The letter writers ahead of me have made it clear that the punchline was appropos, for they completely missed the point. In their pettiness, they proved that, in facing such an amazing Universe, many of us retreat into our own small egos.
We must all answer for ourselves certain basic questions: Are our lives a series of random events, without any meaning or intelligence behind them? Or is there some meaning and intelligence operating in the Universe, even if it often seems cruel and senseless? Is God a force "out there," busy with only the macro aspects of maintaining the Universe (or perhaps, like the Deists' clockstarter, a Force that left the picture a long time ago)? Or is God a force that is equally "in here," one which is personally involved with us, ready for us to listen to It and follow It?
Here in the thick of my middle age, I am beginning, for the first time in my life, to truly feel that it isn't "all about me" -- that I am happier, and my life goes better, when I accept that I am God's instrument, that I am nothing but a member of the orchestra. I am nothing but a teeny tiny speck in all that magnificence, but I am also an amazing creation, a highly complex universe in my own right (for which I can take no credit), and I have a purpose. I'm starting to feel -- and trust me, this feels really really strange to see myself writing this -- but I'm actually starting to feel that God loves me.
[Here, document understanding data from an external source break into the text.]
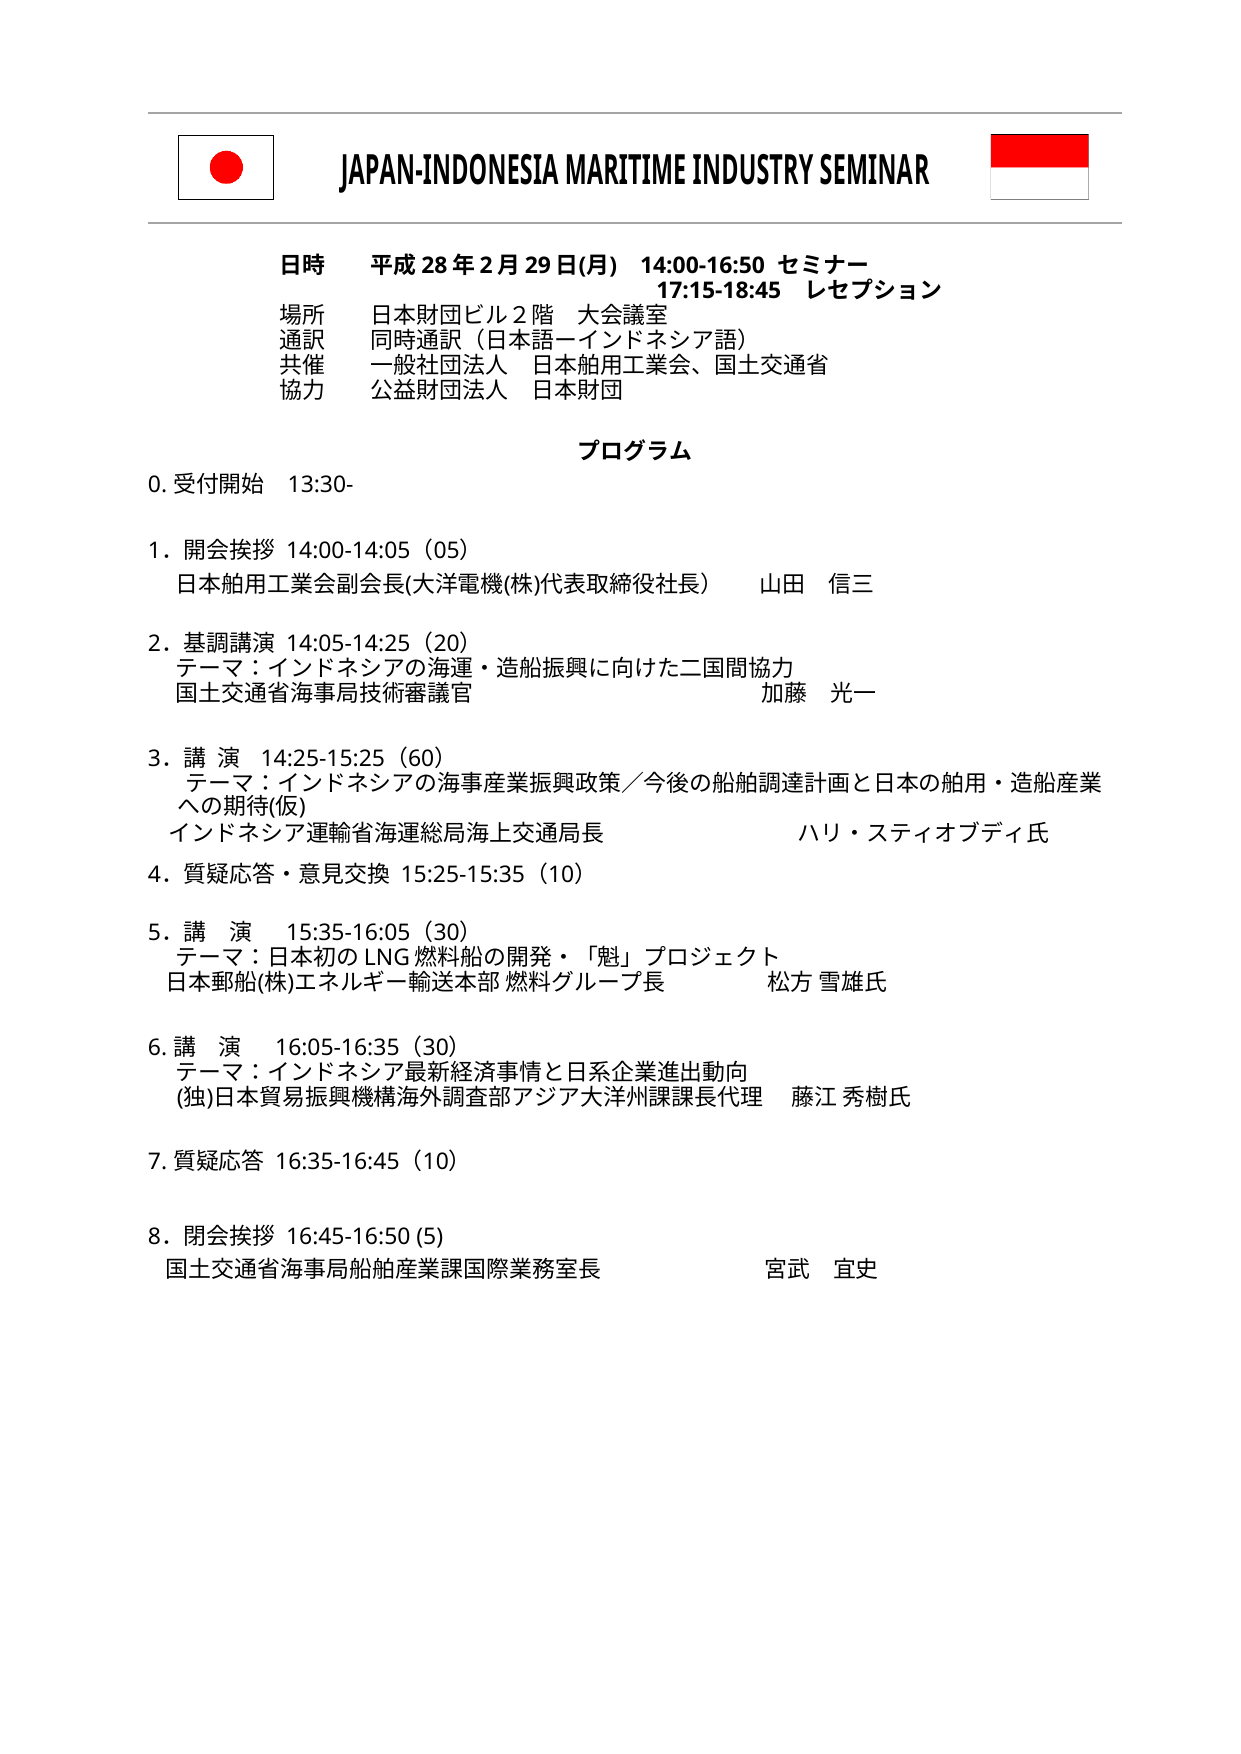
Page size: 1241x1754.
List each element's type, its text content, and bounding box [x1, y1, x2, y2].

text 日本郵船(株)エネルギー輸送本部 燃料グループ長 松方 雪雄氏 [148, 970, 1122, 995]
picture [990, 134, 1089, 200]
text テーマ：インドネシアの海事産業振興政策／今後の船舶調達計画と日本の舶用・造船産業への期待(仮) [162, 771, 1122, 821]
text 国土交通省海事局船舶産業課国際業務室長 宮武 宜史 [148, 1251, 1122, 1284]
text テーマ：インドネシア最新経済事情と日系企業進出動向 [148, 1060, 1122, 1085]
text 8．閉会挨拶 16:45-16:50 (5) [148, 1218, 1122, 1251]
picture [179, 136, 273, 199]
text 3．講 演 14:25-15:25（60） [148, 746, 1122, 771]
title Japan-Indonesia Maritime Industry Seminar [148, 114, 1122, 222]
text (独)日本貿易振興機構海外調査部アジア大洋州課課長代理 藤江 秀樹氏 [148, 1085, 1122, 1110]
text 国土交通省海事局技術審議官 加藤 光一 [148, 682, 1122, 706]
text 日本舶用工業会副会長(大洋電機(株)代表取締役社長） 山田 信三 [148, 566, 1122, 599]
text 0. 受付開始 13:30- [148, 466, 1122, 499]
text 6. 講 演 16:05-16:35（30） [148, 1035, 1122, 1060]
text テーマ：インドネシアの海運・造船振興に向けた二国間協力 [148, 657, 1122, 682]
text 通訳 同時通訳（日本語ーインドネシア語） [279, 328, 1122, 353]
text 2．基調講演 14:05-14:25（20） [148, 632, 1122, 657]
text 1．開会挨拶 14:00-14:05（05） [148, 532, 1122, 566]
text 7. 質疑応答 16:35-16:45（10） [148, 1143, 1122, 1176]
text 協力 公益財団法人 日本財団 [279, 378, 1122, 403]
text 17:15-18:45 レセプション [279, 278, 1122, 303]
text テーマ：日本初のLNG燃料船の開発・「魁」プロジェクト [148, 945, 1122, 970]
text 共催 一般社団法人 日本舶用工業会、国土交通省 [279, 353, 1122, 378]
text 5．講 演 15:35-16:05（30） [148, 920, 1122, 945]
text インドネシア運輸省海運総局海上交通局長 ハリ・スティオブディ氏 [162, 821, 1122, 846]
text 4．質疑応答・意見交換 15:25-15:35（10） [148, 856, 1122, 889]
text 日時 平成28年2月29日(月) 14:00-16:50 セミナー [279, 253, 1122, 278]
text 場所 日本財団ビル２階 大会議室 [279, 303, 1122, 328]
text プログラム [148, 433, 1122, 466]
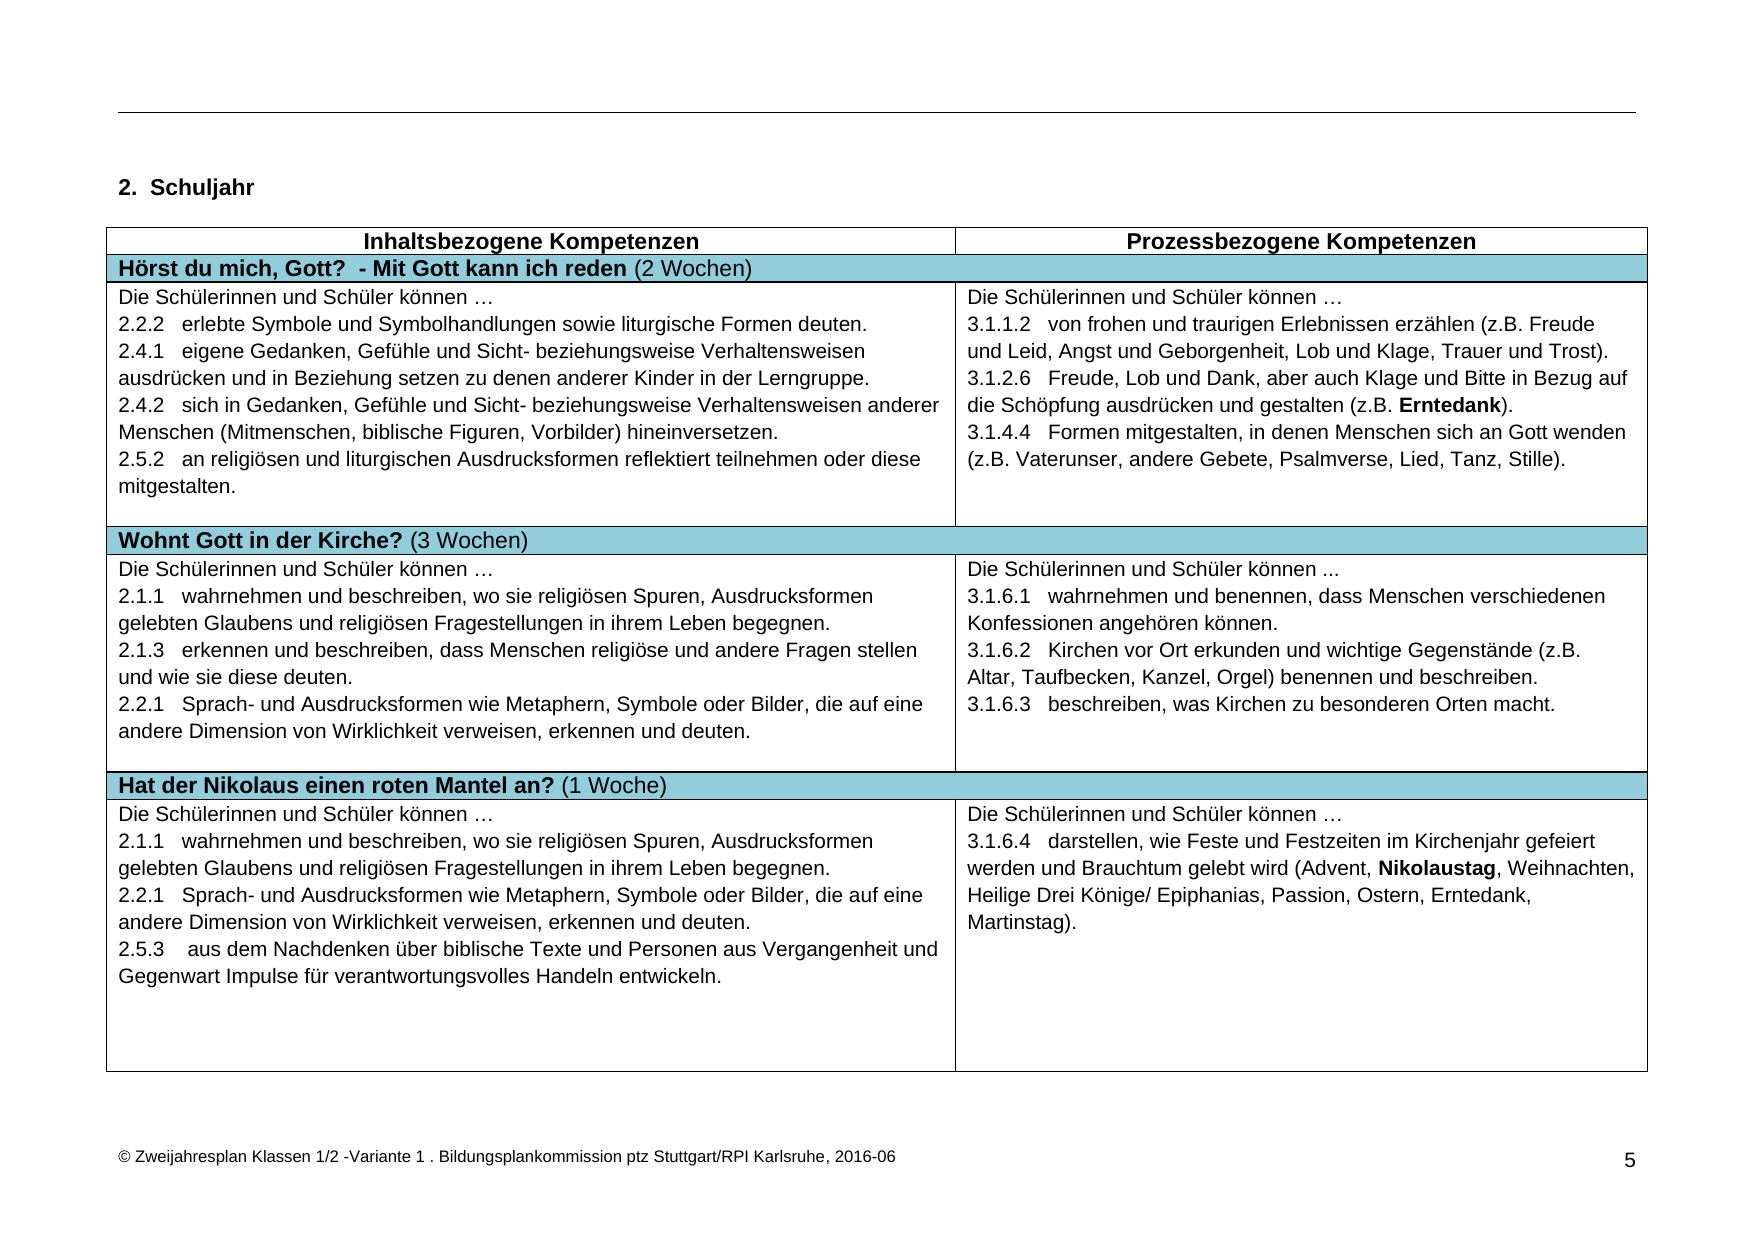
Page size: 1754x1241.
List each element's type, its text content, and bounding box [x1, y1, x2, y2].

table_header Inhaltsbezogene Kompetenzen [107, 228, 955, 254]
table_cell Die Schülerinnen und Schüler können … 2.2.2 erlebte Symbole und Symbolhandlungen sowie liturgische Formen deuten. 2.4.1 eigene Gedanken, Gefühle und Sicht- beziehungsweise Verhaltensweisen ausdrücken und in Beziehung setzen zu denen anderer Kinder in der Lerngruppe. 2.4.2 sich in Gedanken, Gefühle und Sicht- beziehungsweise Verhaltensweisen anderer Menschen (Mitmenschen, biblische Figuren, Vorbilder) hineinversetzen. 2.5.2 an religiösen und liturgischen Ausdrucksformen reflektiert teilnehmen oder diese mitgestalten. [107, 283, 955, 526]
table_cell Die Schülerinnen und Schüler können … 3.1.6.4 darstellen, wie Feste und Festzeiten im Kirchenjahr gefeiert werden und Brauchtum gelebt wird (Advent, Nikolaustag, Weihnachten, Heilige Drei Könige/ Epiphanias, Passion, Ostern, Erntedank, Martinstag). [956, 800, 1647, 1071]
table_cell Die Schülerinnen und Schüler können … 2.1.1 wahrnehmen und beschreiben, wo sie religiösen Spuren, Ausdrucksformen gelebten Glaubens und religiösen Fragestellungen in ihrem Leben begegnen. 2.1.3 erkennen und beschreiben, dass Menschen religiöse und andere Fragen stellen und wie sie diese deuten. 2.2.1 Sprach- und Ausdrucksformen wie Metaphern, Symbole oder Bilder, die auf eine andere Dimension von Wirklichkeit verweisen, erkennen und deuten. [107, 555, 955, 771]
table_cell Hat der Nikolaus einen roten Mantel an? (1 Woche) [107, 773, 1647, 799]
table_cell Hörst du mich, Gott? - Mit Gott kann ich reden (2 Wochen) [107, 255, 1647, 281]
table_cell Wohnt Gott in der Kirche? (3 Wochen) [107, 527, 1647, 554]
table_cell Die Schülerinnen und Schüler können … 3.1.1.2 von frohen und traurigen Erlebnissen erzählen (z.B. Freude und Leid, Angst und Geborgenheit, Lob und Klage, Trauer und Trost). 3.1.2.6 Freude, Lob und Dank, aber auch Klage und Bitte in Bezug auf die Schöpfung ausdrücken und gestalten (z.B. Erntedank). 3.1.4.4 Formen mitgestalten, in denen Menschen sich an Gott wenden (z.B. Vaterunser, andere Gebete, Psalmverse, Lied, Tanz, Stille). [956, 283, 1647, 526]
text 2. Schuljahr [118, 174, 1636, 200]
table_cell Die Schülerinnen und Schüler können … 2.1.1 wahrnehmen und beschreiben, wo sie religiösen Spuren, Ausdrucksformen gelebten Glaubens und religiösen Fragestellungen in ihrem Leben begegnen. 2.2.1 Sprach- und Ausdrucksformen wie Metaphern, Symbole oder Bilder, die auf eine andere Dimension von Wirklichkeit verweisen, erkennen und deuten. 2.5.3 aus dem Nachdenken über biblische Texte und Personen aus Vergangenheit und Gegenwart Impulse für verantwortungsvolles Handeln entwickeln. [107, 800, 955, 1071]
table_cell Die Schülerinnen und Schüler können ... 3.1.6.1 wahrnehmen und benennen, dass Menschen verschiedenen Konfessionen angehören können. 3.1.6.2 Kirchen vor Ort erkunden und wichtige Gegenstände (z.B. Altar, Taufbecken, Kanzel, Orgel) benennen und beschreiben. 3.1.6.3 beschreiben, was Kirchen zu besonderen Orten macht. [956, 555, 1647, 771]
table_header Prozessbezogene Kompetenzen [956, 228, 1647, 254]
Maybe when the testosterone level drops, and the wind gets knocked out of you six or seven times, and you look around at the rubble of what you thought you wanted or expected out of life and you see that what's left are a ragtag bunch of people you're supposed to love and a job you're supposed to do, you give in, you give up, you face how much you fucked up and you
move forward, noticing that the Big Guy (or Gal, or Whatever) is looking over your shoulder and .... smiling. Where the hell did that come from? It's hard to explain.
I have no way of concluding this letter except to say that perhaps I will print this comic strip from Opus, hang it in my cubicle and reflect on the fact that somehow I know that that amazing force that created All That outside of me is somehow inside of me as well and telling me to tend my little part of His/Her/Its garden with all my heart. And I say, Thank you, God, you've given me a great universe and altogether a really good life. Stay near me and I'll do my best.